La muerte del líder supremo iraní, Alí Jamenei, durante los ataques conjuntos de Israel y EE.UU. de este fin de semana han llevado a la República Islámica de Irán a su momento de mayor inestabilidad desde 1979.

La operación, denominada Furia Épica, tuvo a militares de alto rango y líderes políticos como objetivo, en lo que Washington describió como un esfuerzo decisivo por destruir la estructura del liderazgo de Irán.

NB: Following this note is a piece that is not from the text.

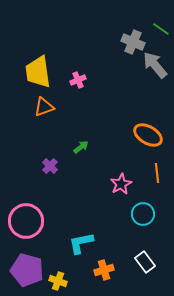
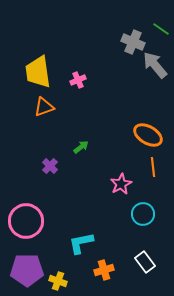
orange line: moved 4 px left, 6 px up
purple pentagon: rotated 16 degrees counterclockwise
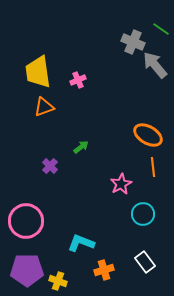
cyan L-shape: rotated 32 degrees clockwise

En la noche del sábado, los reportes de la muerte de Jamenei en los ataques circulaban con fuerza, un acontecimiento que habría sido imposible de predecir apenas pocos días antes.

Hay videos que muestran celebraciones en varias de las principales ciudades de Irán. También circularon videos de personas que viven en el extranjero celebrando la caída de Jamenei.

Para muchos, la eliminación del líder supremo representa una ruptura histórica: una apertura que decenas de años de resistencia civil no han podido lograr. Tanto el presidente de EE.UU., Donald Trump, como el primer ministro de Israel, Benjamín Netanyahu, usaron un lenguaje directo en sus declaraciones públicas acerca de los ataques.

El presidente Trump urgió a los iraníes a aprovechar la oportunidad de “tomar el poder”. Netanyahu, por su parte, hizo un llamado señalando que el cambio de régimen era tanto deseable como posible.

Mientras que la fase militar de la operación Furia Épica aparece muy bien coordinada y bajo el control de EE.UU., que el mensaje efectivamente haya llegado al pueblo iraní resulta menos predecible.